Welcome to KCI Breakingpoint. There is no need to apologize for nearly forgetting to introduce yourself, I'm pretty sure we all understand.

It seems your husband has had a problem committing to recovery, kind of like an on again/off again engagement, one where he is sure he will always be welcome back...or at least was sure...now he's probably not so sure after all, perhaps even a bit frightened of the idea of loosing that welcome.

You mention that now he attends NA meetings, which he did not do before, this seems to be a positive sign that he may be ready to commit to his recovery, at the least it's a good step forward for him.

Your children at ages 9&13 probably know more about what's happening and has happened than you realize, kids are smart that way...if they are asking for a reason for Dad being gone, I think the truth would go a long way to allowing them a context to place the event, without placing blame, as long as it's presented right.

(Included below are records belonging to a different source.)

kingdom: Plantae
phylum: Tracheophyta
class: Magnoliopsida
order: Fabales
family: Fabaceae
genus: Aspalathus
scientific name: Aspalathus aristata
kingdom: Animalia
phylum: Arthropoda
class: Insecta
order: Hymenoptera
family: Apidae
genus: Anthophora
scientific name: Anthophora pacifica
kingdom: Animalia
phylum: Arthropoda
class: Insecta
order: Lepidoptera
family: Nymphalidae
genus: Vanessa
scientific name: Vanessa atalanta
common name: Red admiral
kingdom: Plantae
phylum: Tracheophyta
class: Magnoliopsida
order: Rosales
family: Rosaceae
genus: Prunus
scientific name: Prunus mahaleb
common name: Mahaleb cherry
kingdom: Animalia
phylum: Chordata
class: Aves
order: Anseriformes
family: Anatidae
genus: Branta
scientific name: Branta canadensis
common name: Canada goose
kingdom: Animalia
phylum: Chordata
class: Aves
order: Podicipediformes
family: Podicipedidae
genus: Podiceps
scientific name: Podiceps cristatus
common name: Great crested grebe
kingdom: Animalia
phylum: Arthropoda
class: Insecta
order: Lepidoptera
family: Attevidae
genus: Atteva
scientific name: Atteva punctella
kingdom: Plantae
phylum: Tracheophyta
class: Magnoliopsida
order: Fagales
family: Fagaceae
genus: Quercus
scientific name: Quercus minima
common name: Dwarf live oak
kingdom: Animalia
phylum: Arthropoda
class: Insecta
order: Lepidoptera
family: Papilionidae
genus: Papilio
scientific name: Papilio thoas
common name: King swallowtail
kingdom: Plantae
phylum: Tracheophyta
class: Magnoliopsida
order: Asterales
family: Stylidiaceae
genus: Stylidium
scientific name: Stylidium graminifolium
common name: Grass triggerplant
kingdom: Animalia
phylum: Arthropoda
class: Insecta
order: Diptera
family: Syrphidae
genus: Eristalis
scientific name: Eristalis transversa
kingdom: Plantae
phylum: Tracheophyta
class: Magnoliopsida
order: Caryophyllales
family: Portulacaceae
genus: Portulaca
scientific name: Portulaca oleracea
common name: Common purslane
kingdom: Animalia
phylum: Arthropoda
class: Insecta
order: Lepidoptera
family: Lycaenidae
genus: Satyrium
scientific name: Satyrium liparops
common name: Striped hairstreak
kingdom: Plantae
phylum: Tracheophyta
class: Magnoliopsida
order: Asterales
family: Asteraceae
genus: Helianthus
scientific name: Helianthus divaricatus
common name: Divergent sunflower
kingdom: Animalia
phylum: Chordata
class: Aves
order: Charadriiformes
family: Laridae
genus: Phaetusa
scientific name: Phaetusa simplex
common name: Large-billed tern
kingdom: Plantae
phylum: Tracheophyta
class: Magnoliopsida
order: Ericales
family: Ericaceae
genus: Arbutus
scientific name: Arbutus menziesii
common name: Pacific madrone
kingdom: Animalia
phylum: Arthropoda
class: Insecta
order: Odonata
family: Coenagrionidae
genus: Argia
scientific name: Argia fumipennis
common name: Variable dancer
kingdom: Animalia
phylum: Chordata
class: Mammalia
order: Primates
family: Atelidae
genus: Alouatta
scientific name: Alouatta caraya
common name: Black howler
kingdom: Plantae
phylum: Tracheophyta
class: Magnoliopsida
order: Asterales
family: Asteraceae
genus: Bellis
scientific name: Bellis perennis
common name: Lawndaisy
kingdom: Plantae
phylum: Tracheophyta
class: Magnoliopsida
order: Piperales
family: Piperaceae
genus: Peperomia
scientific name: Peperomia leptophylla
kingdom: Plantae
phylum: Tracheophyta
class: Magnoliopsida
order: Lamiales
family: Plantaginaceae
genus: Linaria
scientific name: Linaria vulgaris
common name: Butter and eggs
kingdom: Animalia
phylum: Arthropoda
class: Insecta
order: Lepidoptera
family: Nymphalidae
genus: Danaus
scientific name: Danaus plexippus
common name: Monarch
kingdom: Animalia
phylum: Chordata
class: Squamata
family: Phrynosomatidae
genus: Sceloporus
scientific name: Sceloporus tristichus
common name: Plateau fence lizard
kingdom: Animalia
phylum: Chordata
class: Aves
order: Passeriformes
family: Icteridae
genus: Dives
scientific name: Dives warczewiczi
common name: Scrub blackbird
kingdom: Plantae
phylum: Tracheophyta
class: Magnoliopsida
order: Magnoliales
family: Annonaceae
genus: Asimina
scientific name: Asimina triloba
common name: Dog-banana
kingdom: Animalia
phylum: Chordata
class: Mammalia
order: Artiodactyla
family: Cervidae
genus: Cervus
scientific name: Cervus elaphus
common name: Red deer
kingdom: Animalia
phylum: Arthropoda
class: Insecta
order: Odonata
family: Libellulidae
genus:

It may also help them understand previous behaviors and family dynamics.

Maybe sit down with your husband and explain that this isn't you trying to derail his recovery, but you seeking a way into a recovery of your own that will hopefully help create and equal recovery for both of you. Point out that he's already taken steps to further his own recovery with his voluntary attendance at meetings. That both of you will be learning new coping mechanisms for the things life throws at you.

I suggest you also find a support group, Alanon or Naranon are good places to do so, of course, this forum will be here for you.

I understand the feeling of lost and confused, the second guessing...I also understand that you have to take care of your needs first. You can't help him until you help yourself.